■ TO-DO ITEM ■
Below are records; give the number of their lines that contain "PhET", and only that number.

===== DATASET

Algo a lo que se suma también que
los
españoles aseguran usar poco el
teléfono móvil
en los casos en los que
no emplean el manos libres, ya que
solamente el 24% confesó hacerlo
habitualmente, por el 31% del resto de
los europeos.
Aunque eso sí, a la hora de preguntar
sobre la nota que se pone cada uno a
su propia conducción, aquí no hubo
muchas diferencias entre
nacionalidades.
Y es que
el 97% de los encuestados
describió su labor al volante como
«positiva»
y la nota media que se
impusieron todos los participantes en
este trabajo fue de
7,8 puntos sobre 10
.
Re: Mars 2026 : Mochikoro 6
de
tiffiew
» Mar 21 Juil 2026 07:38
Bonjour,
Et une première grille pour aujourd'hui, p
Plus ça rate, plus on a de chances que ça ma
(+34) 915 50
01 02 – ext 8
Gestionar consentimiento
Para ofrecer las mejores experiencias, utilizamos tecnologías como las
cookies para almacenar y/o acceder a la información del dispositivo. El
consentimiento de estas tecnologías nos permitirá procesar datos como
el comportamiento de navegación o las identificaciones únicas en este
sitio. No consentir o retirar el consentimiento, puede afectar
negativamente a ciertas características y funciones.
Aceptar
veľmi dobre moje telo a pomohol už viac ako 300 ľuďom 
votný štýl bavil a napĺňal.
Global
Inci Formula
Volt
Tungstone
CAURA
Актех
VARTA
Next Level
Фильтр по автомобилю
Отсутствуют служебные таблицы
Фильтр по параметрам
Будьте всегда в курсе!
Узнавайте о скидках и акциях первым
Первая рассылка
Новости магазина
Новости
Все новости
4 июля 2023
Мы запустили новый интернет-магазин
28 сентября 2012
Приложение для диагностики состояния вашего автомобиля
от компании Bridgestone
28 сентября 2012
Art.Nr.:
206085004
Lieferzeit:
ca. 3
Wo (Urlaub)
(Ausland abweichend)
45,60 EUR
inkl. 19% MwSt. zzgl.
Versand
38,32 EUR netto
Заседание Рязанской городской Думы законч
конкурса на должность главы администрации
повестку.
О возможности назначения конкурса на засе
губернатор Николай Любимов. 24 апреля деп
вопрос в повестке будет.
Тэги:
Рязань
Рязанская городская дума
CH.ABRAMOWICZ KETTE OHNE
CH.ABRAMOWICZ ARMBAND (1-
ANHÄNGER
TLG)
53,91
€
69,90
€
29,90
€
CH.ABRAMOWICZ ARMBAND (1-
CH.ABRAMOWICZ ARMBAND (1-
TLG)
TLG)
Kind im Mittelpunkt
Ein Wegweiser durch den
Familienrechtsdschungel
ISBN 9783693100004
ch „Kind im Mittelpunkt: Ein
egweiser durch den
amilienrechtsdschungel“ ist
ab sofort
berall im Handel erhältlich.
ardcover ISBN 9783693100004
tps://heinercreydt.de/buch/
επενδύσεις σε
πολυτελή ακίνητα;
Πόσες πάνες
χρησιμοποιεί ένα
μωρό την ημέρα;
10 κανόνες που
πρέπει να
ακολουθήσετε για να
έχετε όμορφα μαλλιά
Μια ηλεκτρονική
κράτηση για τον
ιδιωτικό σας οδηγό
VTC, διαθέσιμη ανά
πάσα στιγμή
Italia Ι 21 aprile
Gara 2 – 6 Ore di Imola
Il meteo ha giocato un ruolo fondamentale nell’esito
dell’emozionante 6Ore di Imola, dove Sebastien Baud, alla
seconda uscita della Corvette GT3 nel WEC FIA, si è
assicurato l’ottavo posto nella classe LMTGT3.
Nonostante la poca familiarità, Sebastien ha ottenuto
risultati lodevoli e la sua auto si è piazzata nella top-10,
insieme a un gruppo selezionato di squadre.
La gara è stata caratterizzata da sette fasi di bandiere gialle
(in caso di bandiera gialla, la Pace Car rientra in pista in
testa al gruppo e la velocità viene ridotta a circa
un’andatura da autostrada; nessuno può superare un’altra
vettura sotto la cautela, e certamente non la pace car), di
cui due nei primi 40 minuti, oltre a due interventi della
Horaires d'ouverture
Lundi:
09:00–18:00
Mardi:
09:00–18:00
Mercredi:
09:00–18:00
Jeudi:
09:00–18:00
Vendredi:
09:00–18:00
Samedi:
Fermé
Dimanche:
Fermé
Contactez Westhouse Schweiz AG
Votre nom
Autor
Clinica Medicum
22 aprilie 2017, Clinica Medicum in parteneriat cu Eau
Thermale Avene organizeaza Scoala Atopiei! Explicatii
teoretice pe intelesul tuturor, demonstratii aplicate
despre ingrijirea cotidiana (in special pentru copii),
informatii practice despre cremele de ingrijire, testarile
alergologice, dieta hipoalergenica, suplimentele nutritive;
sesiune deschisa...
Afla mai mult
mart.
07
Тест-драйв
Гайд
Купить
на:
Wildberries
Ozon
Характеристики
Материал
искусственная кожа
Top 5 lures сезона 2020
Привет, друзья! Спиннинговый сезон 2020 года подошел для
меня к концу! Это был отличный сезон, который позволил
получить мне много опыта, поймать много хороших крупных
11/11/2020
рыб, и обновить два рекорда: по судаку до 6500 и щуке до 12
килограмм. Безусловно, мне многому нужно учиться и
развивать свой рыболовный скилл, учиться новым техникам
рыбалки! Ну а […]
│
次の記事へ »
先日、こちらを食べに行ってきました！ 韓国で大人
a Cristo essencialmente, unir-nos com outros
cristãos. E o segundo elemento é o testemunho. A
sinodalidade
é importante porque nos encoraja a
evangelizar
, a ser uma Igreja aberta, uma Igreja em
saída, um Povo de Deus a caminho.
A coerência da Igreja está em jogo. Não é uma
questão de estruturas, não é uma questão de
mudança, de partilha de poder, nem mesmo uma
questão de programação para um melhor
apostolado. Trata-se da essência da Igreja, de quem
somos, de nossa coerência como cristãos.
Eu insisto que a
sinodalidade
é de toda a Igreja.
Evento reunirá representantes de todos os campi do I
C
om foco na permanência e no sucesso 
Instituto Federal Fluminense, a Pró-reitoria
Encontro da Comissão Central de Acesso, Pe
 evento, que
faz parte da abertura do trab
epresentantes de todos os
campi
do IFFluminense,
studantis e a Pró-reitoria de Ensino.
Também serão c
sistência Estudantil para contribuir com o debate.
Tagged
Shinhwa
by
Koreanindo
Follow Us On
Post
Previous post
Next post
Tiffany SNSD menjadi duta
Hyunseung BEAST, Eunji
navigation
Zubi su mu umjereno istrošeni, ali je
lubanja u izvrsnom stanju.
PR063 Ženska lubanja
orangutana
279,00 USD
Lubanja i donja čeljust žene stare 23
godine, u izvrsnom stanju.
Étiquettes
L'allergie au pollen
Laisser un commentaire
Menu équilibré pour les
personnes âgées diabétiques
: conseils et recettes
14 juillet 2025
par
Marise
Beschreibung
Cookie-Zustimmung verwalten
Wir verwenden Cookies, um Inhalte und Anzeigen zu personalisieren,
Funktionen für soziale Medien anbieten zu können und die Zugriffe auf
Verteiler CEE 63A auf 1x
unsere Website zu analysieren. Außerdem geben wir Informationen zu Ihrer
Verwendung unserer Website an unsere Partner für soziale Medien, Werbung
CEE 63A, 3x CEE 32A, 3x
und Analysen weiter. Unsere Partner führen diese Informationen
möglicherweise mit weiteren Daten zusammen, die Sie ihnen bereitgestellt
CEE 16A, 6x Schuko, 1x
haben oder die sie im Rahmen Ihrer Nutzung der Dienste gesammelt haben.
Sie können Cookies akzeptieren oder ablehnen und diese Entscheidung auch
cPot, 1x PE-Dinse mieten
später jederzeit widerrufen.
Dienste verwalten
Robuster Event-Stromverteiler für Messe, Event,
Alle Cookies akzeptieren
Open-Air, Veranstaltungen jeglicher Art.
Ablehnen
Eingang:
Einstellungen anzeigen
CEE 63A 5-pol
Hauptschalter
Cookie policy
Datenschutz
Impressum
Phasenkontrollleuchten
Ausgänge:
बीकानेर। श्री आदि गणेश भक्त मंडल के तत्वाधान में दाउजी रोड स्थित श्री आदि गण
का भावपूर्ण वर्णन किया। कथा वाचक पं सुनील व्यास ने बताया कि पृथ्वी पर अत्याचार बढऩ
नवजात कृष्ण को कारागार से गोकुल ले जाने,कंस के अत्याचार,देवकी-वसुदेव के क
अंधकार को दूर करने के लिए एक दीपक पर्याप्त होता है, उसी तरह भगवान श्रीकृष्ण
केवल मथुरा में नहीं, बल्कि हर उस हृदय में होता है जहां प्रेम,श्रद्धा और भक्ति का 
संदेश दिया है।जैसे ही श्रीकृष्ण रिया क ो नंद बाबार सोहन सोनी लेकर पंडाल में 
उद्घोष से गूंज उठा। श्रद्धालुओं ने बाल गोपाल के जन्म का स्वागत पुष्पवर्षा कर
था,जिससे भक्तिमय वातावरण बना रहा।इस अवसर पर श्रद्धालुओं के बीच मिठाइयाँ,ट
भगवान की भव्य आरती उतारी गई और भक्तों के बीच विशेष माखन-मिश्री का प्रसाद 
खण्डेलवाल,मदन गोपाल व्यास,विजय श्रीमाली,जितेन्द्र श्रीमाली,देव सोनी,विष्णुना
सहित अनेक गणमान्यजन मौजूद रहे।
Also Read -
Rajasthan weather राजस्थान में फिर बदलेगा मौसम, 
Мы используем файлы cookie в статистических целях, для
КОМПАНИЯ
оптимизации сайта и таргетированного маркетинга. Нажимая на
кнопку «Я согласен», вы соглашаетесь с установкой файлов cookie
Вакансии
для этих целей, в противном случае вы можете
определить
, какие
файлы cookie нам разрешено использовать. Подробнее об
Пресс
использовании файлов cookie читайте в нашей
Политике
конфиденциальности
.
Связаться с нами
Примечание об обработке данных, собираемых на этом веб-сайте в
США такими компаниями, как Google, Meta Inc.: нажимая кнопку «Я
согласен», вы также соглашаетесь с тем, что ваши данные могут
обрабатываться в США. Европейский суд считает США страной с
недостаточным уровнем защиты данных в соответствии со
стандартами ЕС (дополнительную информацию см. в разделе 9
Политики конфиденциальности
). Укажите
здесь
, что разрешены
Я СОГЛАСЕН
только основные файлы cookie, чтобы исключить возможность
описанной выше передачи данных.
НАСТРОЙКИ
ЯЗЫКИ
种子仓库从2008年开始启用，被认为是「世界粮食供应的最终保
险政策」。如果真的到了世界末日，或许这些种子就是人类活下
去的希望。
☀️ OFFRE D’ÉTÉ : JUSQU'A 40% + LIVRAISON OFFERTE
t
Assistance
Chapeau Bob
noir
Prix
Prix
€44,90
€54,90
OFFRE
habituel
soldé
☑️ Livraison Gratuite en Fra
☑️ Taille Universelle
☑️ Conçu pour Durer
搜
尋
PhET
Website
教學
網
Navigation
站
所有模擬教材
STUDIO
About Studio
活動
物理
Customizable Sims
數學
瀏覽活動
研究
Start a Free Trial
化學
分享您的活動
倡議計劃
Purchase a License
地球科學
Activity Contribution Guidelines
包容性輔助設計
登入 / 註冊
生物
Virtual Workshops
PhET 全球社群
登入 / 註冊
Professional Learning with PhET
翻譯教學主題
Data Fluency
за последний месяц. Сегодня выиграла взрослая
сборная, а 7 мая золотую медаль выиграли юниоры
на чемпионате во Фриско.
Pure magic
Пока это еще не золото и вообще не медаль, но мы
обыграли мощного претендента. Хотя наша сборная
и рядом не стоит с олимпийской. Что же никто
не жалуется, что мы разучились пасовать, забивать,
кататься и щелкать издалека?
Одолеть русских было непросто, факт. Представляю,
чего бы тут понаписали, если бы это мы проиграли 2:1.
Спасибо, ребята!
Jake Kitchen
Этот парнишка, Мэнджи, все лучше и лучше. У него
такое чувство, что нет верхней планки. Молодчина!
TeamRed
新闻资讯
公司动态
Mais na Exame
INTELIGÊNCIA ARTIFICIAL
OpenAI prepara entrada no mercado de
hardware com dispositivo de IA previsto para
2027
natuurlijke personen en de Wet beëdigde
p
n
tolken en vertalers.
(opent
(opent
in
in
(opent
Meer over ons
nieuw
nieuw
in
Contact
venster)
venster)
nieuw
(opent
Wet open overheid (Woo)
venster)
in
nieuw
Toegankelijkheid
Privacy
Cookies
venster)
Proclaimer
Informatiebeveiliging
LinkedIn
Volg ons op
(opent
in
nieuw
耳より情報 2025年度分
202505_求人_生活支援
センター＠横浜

==========

■ SOLVED EXERCISE ■
3